From a business perspective, CareMore is able to be generous in its care options because of its value-based business model. Sankaran explains that you have to follow the money. A value-based model, rather than a fee-for-service model, is more patient-centric and leads to long-term bottom-line health. “In the value-based world you need to know what’s going on so we can be proactive,” he says. As more health insurers and providers move to this model, he expects customer centricity will follow.
 
A change of perspective
If an entire transformational change isn’t realistic at the moment, even simple process improvements can go a long way to enhancing the consumer experience. Jonathan Harding, chief medical officer for senior products at Tufts Health Plan, said in a panel discussion at a recent conference of America’s Health Insurance Plans (AHIP), that the key to the industry’s success will be changing inward focus to put customers first. “You have to look at every process and see how you can change it to focus on the member,” he said.

Tufts created a cross-functional member experience team to fix inside-out processes that may have a negative impact on the consumer. For example, his group sent welcome letters to new members without any Tuft employee’s name at the bottom of the letter. He put his own name on it, so members would have an actual person to follow-up with if they had a question. Harding said he doesn’t mind getting calls from members as a result, and he connects them to the correct resource to solve their problem.
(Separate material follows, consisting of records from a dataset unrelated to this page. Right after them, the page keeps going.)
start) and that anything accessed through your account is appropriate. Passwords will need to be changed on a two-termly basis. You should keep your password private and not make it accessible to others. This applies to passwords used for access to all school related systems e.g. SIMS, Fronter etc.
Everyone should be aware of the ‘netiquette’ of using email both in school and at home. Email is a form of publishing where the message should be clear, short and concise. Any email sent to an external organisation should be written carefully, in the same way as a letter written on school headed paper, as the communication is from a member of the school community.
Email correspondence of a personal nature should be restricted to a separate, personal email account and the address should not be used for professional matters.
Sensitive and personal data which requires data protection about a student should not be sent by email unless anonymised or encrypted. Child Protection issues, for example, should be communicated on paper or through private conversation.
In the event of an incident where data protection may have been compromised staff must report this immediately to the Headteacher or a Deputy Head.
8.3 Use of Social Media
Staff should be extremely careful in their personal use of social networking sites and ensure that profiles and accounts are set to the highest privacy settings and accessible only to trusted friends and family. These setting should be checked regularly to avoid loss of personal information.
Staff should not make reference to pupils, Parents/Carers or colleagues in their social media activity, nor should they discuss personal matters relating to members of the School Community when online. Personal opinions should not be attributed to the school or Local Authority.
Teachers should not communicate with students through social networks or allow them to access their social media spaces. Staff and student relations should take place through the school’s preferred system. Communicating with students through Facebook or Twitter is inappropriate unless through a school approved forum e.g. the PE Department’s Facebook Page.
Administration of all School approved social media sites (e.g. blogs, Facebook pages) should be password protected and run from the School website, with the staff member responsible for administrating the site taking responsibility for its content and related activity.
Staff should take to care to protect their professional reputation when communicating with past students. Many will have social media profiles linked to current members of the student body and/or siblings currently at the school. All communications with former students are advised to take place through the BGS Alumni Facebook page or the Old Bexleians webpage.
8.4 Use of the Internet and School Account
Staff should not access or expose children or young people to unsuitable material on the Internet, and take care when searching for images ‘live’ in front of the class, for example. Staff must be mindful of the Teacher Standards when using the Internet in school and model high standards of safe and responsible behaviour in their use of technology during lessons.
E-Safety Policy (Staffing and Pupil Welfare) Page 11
Also, compliance regulations mandate that Tufts write a letter to inform members of any denials. Employees were measured by how quickly they wrote each letter. As a result, the letters were “short and sweet,” with a denial message that left many members frustrated. Harding’s team changed the metrics so that employees could also include an alternative option to the issue being denied. Employees’ mindsets changed from a compliance focus to excitement about how they could help the customer, he said. It boosted member and employee satisfaction as a result.
The healthcare industry’s shift toward consumerism starts with looking at the industry through the consumer’s eyes. Once insurance companies do that, areas of improvement will naturally follow. With 2015 open enrollment on the horizon, it’s imperative that health insurers make this shift as soon as possible.